** Exercise **
Look through the material and tally each line bearing the word "United". Give only the total.

** Records for this exercise **

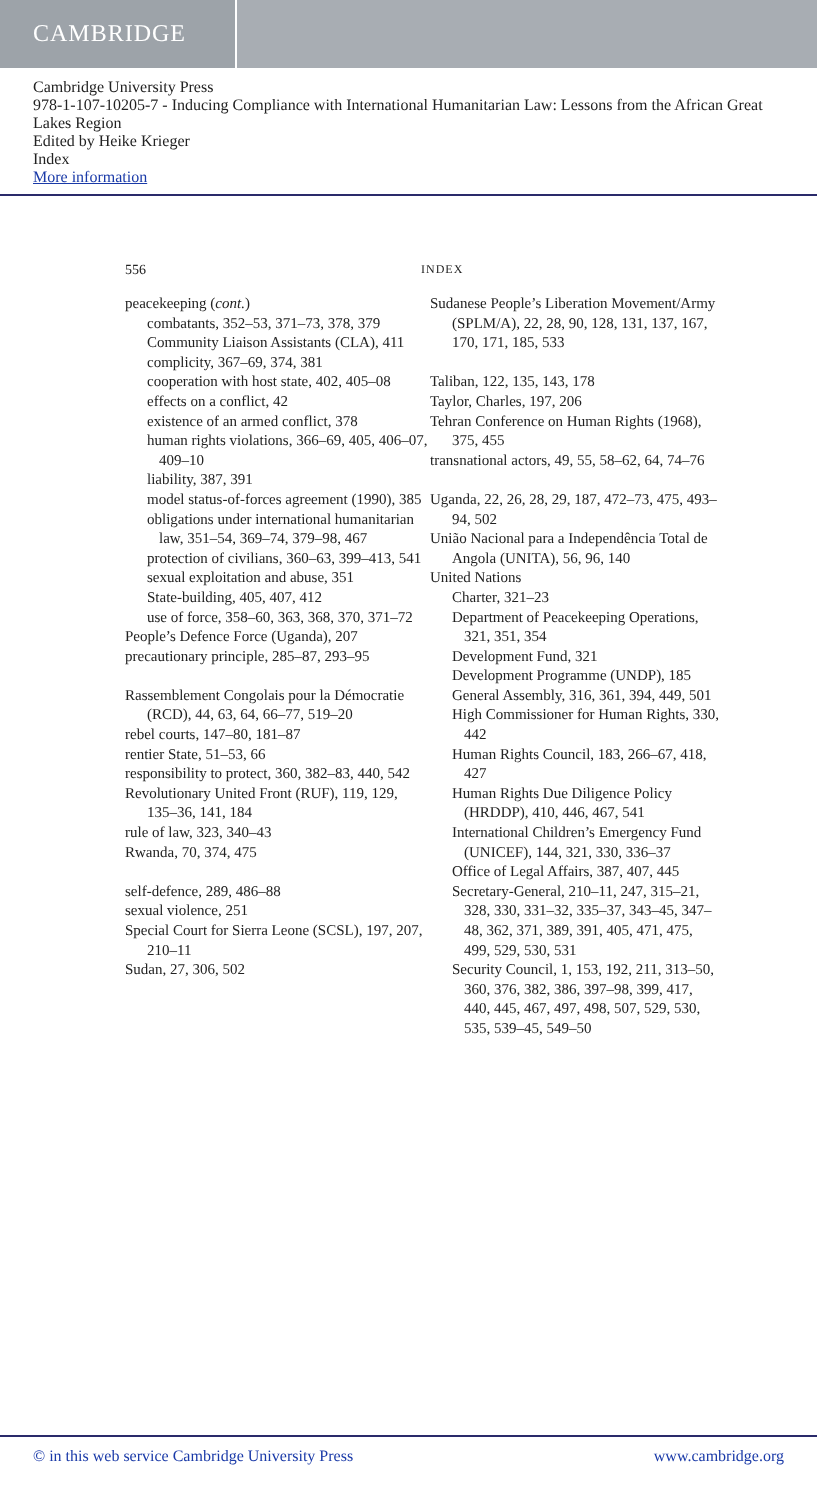CAMBRIDGE
Cambridge University Press
978-1-107-10205-7 - Inducing Compliance with International Humanitarian Law: Lessons from the African Great Lakes Region
Edited by Heike Krieger
Index
More information
556 INDEX
peacekeeping (cont.)
combatants, 352–53, 371–73, 378, 379
Community Liaison Assistants (CLA), 411
complicity, 367–69, 374, 381
cooperation with host state, 402, 405–08
effects on a conflict, 42
existence of an armed conflict, 378
human rights violations, 366–69, 405, 406–07, 409–10
liability, 387, 391
model status-of-forces agreement (1990), 385
obligations under international humanitarian law, 351–54, 369–74, 379–98, 467
protection of civilians, 360–63, 399–413, 541
sexual exploitation and abuse, 351
State-building, 405, 407, 412
use of force, 358–60, 363, 368, 370, 371–72
People’s Defence Force (Uganda), 207
precautionary principle, 285–87, 293–95
Rassemblement Congolais pour la Démocratie (RCD), 44, 63, 64, 66–77, 519–20
rebel courts, 147–80, 181–87
rentier State, 51–53, 66
responsibility to protect, 360, 382–83, 440, 542
Revolutionary United Front (RUF), 119, 129, 135–36, 141, 184
rule of law, 323, 340–43
Rwanda, 70, 374, 475
self-defence, 289, 486–88
sexual violence, 251
Special Court for Sierra Leone (SCSL), 197, 207, 210–11
Sudan, 27, 306, 502
Sudanese People’s Liberation Movement/Army (SPLM/A), 22, 28, 90, 128, 131, 137, 167, 170, 171, 185, 533
Taliban, 122, 135, 143, 178
Taylor, Charles, 197, 206
Tehran Conference on Human Rights (1968), 375, 455
transnational actors, 49, 55, 58–62, 64, 74–76
Uganda, 22, 26, 28, 29, 187, 472–73, 475, 493–94, 502
União Nacional para a Independência Total de Angola (UNITA), 56, 96, 140
United Nations
Charter, 321–23
Department of Peacekeeping Operations, 321, 351, 354
Development Fund, 321
Development Programme (UNDP), 185
General Assembly, 316, 361, 394, 449, 501
High Commissioner for Human Rights, 330, 442
Human Rights Council, 183, 266–67, 418, 427
Human Rights Due Diligence Policy (HRDDP), 410, 446, 467, 541
International Children’s Emergency Fund (UNICEF), 144, 321, 330, 336–37
Office of Legal Affairs, 387, 407, 445
Secretary-General, 210–11, 247, 315–21, 328, 330, 331–32, 335–37, 343–45, 347–48, 362, 371, 389, 391, 405, 471, 475, 499, 529, 530, 531
Security Council, 1, 153, 192, 211, 313–50, 360, 376, 382, 386, 397–98, 399, 417, 440, 445, 467, 497, 498, 507, 529, 530, 535, 539–45, 549–50
© in this web service Cambridge University Press www.cambridge.org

** Solution for this problem **
2